Cláusula contratual que limita o tempo de internação hospitalar - abusividade
Tema atualizado em 7/3/2025.
"4. Ocorrendo atendimento de urgência ou emergência durante o prazo de carência na modalidade de plano hospitalar, hipótese dos autos, inexiste limitação de cobertura para as primeiras 12 horas do atendimento, devendo ser garantida cobertura inclusive quando evoluir a internação do paciente desde que ‘sejam necessários à preservação da vida, órgãos e funções’, de acordo com o art. 3º da Resolução n° 13/98 do Conselho De Saúde Suplementar – CONSU. 4.1. Descabido pretender impedir a garantia ou restringir a cobertura para internação durante o atendimento de urgência ou emergência na hipótese retratada nos autos, nos termos da Súmula n° 302 do STJ.”
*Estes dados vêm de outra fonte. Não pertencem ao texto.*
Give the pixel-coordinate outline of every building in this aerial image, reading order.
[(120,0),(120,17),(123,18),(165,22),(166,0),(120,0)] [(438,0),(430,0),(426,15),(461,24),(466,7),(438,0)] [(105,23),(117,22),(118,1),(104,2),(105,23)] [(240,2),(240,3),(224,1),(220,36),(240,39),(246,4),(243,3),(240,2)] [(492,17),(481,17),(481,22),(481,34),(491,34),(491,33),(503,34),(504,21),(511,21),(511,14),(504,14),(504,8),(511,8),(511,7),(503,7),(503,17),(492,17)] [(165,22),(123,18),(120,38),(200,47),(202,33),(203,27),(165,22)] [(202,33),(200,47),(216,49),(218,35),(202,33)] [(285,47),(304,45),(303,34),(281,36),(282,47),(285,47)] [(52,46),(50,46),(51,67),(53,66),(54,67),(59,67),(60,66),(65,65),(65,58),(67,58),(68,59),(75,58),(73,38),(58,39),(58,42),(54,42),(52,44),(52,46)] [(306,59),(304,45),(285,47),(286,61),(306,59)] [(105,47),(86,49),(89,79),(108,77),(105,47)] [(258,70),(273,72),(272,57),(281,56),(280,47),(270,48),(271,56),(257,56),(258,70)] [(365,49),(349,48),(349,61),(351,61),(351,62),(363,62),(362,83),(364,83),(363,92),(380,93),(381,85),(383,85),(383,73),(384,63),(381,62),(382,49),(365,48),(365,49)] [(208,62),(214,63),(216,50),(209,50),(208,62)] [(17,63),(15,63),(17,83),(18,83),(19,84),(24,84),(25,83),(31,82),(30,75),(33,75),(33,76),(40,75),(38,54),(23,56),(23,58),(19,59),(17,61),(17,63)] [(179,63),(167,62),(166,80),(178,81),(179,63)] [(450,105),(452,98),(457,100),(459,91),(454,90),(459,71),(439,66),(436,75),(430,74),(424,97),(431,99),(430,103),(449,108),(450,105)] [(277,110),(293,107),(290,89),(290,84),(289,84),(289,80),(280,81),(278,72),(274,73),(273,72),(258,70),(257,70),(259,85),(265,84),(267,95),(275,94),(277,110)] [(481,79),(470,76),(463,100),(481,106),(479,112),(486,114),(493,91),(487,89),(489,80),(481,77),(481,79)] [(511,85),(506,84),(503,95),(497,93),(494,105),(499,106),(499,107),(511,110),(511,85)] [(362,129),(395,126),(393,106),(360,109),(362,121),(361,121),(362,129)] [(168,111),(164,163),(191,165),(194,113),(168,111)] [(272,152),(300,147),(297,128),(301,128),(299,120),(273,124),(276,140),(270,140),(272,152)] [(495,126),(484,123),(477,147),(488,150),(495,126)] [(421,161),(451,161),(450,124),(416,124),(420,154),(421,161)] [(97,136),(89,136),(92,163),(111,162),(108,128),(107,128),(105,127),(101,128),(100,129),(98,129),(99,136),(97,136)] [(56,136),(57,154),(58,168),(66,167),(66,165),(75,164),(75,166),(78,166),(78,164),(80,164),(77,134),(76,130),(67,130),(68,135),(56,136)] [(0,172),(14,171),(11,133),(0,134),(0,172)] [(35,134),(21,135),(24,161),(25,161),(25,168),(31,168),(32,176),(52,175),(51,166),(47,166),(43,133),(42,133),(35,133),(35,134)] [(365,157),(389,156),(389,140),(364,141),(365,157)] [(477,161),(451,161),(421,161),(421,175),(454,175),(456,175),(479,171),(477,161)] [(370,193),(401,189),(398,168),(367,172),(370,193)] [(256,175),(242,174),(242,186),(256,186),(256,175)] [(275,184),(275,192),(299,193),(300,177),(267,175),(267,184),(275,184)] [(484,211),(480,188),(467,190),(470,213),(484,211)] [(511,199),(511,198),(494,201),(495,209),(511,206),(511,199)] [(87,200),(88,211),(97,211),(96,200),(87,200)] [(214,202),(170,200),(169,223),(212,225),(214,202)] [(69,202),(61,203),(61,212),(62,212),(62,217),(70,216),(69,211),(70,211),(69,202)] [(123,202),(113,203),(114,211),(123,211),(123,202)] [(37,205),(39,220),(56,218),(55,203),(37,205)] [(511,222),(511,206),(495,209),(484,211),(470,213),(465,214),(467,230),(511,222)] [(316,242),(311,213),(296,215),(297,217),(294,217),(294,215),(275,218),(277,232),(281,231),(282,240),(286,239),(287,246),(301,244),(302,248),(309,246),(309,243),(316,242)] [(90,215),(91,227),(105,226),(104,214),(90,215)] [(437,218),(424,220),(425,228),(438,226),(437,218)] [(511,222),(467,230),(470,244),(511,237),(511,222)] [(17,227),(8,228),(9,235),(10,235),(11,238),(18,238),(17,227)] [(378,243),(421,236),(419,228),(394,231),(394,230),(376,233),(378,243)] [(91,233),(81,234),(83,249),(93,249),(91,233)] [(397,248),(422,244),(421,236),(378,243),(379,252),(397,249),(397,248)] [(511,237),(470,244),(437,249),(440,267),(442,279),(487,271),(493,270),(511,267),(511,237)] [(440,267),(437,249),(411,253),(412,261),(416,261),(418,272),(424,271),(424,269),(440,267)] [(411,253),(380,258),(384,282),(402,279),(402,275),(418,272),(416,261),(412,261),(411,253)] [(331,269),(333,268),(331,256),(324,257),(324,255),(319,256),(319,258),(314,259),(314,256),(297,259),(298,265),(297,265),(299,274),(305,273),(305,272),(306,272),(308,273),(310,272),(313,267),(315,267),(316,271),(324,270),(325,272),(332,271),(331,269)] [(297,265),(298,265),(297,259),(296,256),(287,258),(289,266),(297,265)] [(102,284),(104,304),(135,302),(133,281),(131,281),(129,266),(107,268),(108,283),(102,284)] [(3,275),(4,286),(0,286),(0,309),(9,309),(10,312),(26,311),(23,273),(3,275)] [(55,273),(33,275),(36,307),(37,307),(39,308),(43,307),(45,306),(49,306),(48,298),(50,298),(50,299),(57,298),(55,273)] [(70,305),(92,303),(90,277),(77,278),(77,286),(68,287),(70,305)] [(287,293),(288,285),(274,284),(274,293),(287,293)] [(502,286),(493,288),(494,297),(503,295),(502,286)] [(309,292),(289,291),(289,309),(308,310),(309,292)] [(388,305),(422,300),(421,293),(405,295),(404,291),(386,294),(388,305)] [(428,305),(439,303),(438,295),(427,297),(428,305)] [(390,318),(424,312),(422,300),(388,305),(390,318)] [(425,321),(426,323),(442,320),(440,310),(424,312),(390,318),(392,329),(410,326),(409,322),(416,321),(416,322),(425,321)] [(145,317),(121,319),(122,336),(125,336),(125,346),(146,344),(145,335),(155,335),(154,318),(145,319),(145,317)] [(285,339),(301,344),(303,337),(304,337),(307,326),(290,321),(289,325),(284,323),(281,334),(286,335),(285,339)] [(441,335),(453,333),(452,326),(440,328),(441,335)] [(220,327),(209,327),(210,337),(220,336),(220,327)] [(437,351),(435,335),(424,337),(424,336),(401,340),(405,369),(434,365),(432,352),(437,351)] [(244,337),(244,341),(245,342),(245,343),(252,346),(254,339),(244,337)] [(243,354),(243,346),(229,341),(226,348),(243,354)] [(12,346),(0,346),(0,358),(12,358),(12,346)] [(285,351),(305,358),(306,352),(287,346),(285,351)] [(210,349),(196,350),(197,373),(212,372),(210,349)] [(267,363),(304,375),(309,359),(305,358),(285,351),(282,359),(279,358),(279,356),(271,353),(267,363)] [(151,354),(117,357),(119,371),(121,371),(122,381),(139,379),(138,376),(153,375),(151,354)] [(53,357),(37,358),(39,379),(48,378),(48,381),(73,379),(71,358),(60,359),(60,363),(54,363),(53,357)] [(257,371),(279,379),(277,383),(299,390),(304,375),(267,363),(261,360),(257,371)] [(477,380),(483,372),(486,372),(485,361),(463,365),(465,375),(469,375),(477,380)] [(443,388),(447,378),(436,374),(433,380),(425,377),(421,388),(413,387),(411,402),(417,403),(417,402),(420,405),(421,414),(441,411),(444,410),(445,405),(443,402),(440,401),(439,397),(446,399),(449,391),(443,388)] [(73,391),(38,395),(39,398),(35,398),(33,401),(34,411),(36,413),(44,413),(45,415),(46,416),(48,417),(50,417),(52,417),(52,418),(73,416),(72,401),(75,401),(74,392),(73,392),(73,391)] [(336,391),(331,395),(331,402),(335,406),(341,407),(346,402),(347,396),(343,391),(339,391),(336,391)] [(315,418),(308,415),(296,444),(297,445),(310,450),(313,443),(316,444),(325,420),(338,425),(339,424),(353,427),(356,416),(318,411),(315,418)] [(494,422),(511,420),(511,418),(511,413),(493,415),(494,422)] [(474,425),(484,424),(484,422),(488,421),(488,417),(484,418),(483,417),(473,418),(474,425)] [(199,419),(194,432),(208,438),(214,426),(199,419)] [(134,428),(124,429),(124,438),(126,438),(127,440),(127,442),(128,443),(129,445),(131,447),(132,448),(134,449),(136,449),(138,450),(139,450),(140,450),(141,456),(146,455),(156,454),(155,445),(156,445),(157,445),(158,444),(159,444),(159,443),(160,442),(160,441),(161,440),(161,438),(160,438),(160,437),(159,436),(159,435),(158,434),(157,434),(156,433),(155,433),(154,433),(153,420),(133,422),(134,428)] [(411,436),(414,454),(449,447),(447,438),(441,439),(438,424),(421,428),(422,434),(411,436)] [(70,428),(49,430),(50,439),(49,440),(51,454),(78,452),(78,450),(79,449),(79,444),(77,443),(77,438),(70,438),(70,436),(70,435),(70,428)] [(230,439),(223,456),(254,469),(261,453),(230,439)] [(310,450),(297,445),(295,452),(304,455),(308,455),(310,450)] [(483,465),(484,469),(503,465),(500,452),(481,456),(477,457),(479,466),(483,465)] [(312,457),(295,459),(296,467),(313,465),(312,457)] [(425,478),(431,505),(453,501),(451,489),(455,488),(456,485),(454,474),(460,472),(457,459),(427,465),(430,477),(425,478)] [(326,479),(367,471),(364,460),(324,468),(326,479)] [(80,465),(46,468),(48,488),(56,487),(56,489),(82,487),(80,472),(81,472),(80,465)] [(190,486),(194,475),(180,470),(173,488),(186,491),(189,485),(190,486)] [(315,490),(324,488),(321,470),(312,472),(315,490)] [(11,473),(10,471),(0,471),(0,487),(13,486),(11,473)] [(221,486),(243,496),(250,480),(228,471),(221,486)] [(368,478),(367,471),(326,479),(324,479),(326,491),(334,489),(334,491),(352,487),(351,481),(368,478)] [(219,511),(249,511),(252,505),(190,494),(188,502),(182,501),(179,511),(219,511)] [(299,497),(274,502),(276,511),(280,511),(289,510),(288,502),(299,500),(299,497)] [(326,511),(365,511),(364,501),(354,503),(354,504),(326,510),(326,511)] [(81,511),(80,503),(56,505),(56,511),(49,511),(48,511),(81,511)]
Acórdão 1956686, 0701910-94.2024.8.07.0006, Relator(a): JOÃO EGMONT, 2ª TURMA CÍVEL, data de julgamento: 11/12/2024, publicado no DJe: 21/01/2025.
Trecho de acórdão
"Os contratos de assistência à saúde devem ser pautados pelos princípios da solidariedade, boa-fé e função social no que concernem às situações limites que podem render abalo direto à vida do consumidor, que não pode se ver desamparado diante da necessidade premente de tratamento indispensável capaz de preservar sua condição de vida, sendo imperioso o atendimento às suas legítimas expectativas quanto ao contrato e a adequação dos serviços prestados (artigos 18, §6º, III; 20, §2º; 47; e 51, VI, todos do Código de Defesa do Consumidor).
O artigo 35-C da Lei 9.656/98 estabelece, expressamente, as hipóteses em que é obrigatória a cobertura do atendimento, definindo como casos de emergência ‘os que implicarem risco imediato de vida ou de lesões irreparáveis para o paciente, caracterizado em declaração do médico assistente’ (inciso I), e como casos de urgência ‘os resultantes de acidentes pessoais ou de complicações no processo gestacional’ (inciso II).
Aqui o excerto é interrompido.